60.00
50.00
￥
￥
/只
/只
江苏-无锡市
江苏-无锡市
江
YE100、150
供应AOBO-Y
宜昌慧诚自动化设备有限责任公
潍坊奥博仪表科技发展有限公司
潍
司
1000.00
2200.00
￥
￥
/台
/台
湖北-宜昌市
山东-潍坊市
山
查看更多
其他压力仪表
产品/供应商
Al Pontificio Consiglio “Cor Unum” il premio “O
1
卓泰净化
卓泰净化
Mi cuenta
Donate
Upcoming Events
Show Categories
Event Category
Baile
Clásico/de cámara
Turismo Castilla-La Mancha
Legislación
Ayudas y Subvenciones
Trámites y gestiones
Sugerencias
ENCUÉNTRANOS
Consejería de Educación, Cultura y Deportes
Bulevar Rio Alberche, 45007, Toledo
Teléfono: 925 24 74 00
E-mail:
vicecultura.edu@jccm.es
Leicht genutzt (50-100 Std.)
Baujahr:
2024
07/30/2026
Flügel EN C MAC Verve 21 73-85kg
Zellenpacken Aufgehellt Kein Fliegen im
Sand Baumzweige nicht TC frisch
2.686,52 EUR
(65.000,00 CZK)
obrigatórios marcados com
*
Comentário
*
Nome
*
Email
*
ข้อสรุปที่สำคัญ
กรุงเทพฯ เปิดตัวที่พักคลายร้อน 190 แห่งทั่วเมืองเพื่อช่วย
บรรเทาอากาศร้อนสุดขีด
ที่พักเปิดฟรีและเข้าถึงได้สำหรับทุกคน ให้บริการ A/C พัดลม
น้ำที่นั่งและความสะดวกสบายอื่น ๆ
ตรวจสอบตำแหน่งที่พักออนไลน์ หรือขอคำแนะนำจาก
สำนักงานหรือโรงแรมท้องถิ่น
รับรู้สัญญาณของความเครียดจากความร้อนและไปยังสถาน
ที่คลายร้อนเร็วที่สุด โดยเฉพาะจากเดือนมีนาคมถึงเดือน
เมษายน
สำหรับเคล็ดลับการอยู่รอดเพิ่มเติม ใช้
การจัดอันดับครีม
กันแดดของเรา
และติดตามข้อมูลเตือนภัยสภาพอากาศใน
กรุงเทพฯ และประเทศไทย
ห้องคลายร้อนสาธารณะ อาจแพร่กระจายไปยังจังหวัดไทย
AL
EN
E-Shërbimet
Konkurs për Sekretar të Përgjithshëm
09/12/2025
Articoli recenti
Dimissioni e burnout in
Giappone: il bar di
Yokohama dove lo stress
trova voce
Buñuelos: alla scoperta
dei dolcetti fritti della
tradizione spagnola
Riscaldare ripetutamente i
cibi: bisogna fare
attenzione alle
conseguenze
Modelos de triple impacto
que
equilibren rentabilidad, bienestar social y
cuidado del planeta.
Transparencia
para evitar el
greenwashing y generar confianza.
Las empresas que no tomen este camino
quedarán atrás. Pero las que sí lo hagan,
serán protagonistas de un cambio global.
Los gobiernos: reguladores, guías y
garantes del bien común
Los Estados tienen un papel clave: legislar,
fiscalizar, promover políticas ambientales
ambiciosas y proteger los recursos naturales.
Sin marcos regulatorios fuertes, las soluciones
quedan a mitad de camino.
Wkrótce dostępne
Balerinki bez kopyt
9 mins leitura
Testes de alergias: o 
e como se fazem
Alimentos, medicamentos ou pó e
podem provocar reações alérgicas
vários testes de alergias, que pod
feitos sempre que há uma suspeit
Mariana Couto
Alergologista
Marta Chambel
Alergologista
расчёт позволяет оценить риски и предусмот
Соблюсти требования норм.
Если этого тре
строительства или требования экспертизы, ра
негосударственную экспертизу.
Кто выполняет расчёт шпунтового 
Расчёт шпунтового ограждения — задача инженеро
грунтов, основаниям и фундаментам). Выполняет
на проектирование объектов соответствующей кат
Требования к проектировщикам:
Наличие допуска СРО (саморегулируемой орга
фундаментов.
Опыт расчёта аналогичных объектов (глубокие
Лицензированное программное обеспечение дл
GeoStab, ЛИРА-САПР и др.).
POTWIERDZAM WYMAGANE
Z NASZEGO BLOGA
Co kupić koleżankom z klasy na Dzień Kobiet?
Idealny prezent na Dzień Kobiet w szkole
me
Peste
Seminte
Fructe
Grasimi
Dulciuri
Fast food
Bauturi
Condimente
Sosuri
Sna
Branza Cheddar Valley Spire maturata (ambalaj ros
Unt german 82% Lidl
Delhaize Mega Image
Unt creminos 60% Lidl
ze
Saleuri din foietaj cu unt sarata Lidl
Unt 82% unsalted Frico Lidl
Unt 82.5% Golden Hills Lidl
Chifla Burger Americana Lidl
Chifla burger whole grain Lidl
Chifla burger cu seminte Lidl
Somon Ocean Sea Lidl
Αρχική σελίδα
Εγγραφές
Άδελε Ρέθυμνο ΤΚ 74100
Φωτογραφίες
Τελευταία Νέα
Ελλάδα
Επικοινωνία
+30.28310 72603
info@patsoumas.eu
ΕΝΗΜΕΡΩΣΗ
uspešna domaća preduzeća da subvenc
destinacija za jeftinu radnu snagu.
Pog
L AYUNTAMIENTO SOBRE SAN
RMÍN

□ □ □ □ □

■ What you are asked to do: Lines holding "Kobiet" in the material above are to be reported.

■ Your solution:
Co kupić koleżankom z klasy na Dzień Kobiet?
Idealny prezent na Dzień Kobiet w szkole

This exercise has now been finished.